WRITTEN EXERCISE A →
Summarize the passage on the budget, tax and growth in two sentences.

READING PASSAGE →
──────────────────────────────
The run-up to this year’s budget will be dominated, as always, by issues of tax and growth. As is usual for the time of year, campaigners are full of whizz-bang ideas to fiddle with the tax rates to further their own interests or cause. And with the economy bumping along the bottom, MPs will be looking to the chancellor to come up with a plan that gives some shape to the country’s economic future, while the public just want some reassurance that things will improve.
What is less well understood is the way that these two issues, tax and growth, fit together. We debate it for particular taxes, but not for the taxation system as a whole. The difference between this and previous budgets is that we now have in the public domain all the evidence of the Mirrlees review – the first comprehensive look at what makes a good tax system for 30 years, the final conclusions of which were published by the Institute of Fiscal Studies in September last year.
Giving evidence to the Treasury select committee shortly after the report’s interim publication, the director of the IFS, Paul Johnson, stated that if the recommendations were implemented, they would have a noticeable positive effect on the growth of the UK economy, to the tune of ‘percentage points rather than tenths of percentage points’.
──────────────────────────────
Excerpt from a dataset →

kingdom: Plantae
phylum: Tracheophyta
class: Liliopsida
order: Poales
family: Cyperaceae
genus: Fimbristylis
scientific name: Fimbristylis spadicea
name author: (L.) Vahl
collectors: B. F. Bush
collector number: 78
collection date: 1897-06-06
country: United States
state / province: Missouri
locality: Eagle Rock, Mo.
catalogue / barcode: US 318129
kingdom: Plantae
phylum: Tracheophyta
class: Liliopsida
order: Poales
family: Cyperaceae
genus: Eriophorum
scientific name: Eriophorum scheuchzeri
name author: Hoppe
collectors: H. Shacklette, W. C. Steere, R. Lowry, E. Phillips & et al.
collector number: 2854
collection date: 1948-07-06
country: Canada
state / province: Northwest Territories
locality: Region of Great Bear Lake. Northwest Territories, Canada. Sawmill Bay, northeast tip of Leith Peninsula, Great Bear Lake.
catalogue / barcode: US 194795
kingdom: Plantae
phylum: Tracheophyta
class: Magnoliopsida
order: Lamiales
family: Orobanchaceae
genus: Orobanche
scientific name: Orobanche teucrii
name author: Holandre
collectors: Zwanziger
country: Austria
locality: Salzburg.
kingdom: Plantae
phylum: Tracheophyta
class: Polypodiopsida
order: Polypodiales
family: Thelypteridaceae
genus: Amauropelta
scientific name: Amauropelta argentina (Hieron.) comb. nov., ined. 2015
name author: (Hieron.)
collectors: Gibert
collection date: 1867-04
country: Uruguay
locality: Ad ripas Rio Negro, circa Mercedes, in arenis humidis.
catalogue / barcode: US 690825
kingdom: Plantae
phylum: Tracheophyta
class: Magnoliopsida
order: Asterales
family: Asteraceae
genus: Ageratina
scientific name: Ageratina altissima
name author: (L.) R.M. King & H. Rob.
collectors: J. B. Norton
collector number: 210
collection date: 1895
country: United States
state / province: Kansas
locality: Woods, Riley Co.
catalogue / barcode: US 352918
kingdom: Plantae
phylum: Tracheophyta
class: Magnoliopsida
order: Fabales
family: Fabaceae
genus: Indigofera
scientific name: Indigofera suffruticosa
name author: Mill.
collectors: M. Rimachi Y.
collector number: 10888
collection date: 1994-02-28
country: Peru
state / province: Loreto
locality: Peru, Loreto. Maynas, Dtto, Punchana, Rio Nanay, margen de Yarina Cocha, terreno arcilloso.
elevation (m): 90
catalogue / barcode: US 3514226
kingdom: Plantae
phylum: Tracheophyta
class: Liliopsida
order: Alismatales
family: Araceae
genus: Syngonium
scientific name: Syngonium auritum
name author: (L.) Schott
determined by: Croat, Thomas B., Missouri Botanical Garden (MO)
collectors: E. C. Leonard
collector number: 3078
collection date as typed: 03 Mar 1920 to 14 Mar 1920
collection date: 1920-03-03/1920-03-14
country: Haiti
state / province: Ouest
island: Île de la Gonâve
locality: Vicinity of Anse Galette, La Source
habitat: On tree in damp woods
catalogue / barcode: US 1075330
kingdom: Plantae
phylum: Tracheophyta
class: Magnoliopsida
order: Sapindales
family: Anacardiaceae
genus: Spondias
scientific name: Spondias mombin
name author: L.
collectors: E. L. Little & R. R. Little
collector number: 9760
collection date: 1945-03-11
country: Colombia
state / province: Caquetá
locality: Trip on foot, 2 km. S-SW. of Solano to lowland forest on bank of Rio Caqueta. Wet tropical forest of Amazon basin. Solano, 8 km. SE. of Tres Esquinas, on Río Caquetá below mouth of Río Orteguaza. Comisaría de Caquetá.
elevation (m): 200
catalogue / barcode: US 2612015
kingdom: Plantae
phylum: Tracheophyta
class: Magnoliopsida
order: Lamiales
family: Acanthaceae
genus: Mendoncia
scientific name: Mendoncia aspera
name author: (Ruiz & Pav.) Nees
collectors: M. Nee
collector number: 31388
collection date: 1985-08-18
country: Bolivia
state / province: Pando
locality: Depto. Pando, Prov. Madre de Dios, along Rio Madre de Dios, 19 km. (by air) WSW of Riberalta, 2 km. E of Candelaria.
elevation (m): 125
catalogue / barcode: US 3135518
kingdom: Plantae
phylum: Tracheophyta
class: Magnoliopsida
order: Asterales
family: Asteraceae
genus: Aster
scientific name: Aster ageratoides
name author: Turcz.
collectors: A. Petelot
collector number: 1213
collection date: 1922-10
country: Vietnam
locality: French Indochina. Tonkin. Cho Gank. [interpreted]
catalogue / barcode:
──────────────────────────────
WRITTEN EXERCISE B →
In the records, write out everything from the line containing "family: Fabaceae" down to the line containing "island: Île de la Gonâve", including both of those lines.

WRITTEN ANSWER A →
Debate ahead of this year's budget will center on tax and growth, but how these two issues fit together across the tax system as a whole is less well understood. The evidence of the Mirrlees review is now public, and Paul Johnson, director of the IFS, told the Treasury select committee that implementing its recommendations would noticeably boost UK growth, by "percentage points rather than tenths of percentage points."

WRITTEN ANSWER B →
family: Fabaceae
genus: Indigofera
scientific name: Indigofera suffruticosa
name author: Mill.
collectors: M. Rimachi Y.
collector number: 10888
collection date: 1994-02-28
country: Peru
state / province: Loreto
locality: Peru, Loreto. Maynas, Dtto, Punchana, Rio Nanay, margen de Yarina Cocha, terreno arcilloso.
elevation (m): 90
catalogue / barcode: US 3514226
kingdom: Plantae
phylum: Tracheophyta
class: Liliopsida
order: Alismatales
family: Araceae
genus: Syngonium
scientific name: Syngonium auritum
name author: (L.) Schott
determined by: Croat, Thomas B., Missouri Botanical Garden (MO)
collectors: E. C. Leonard
collector number: 3078
collection date as typed: 03 Mar 1920 to 14 Mar 1920
collection date: 1920-03-03/1920-03-14
country: Haiti
state / province: Ouest
island: Île de la Gonâve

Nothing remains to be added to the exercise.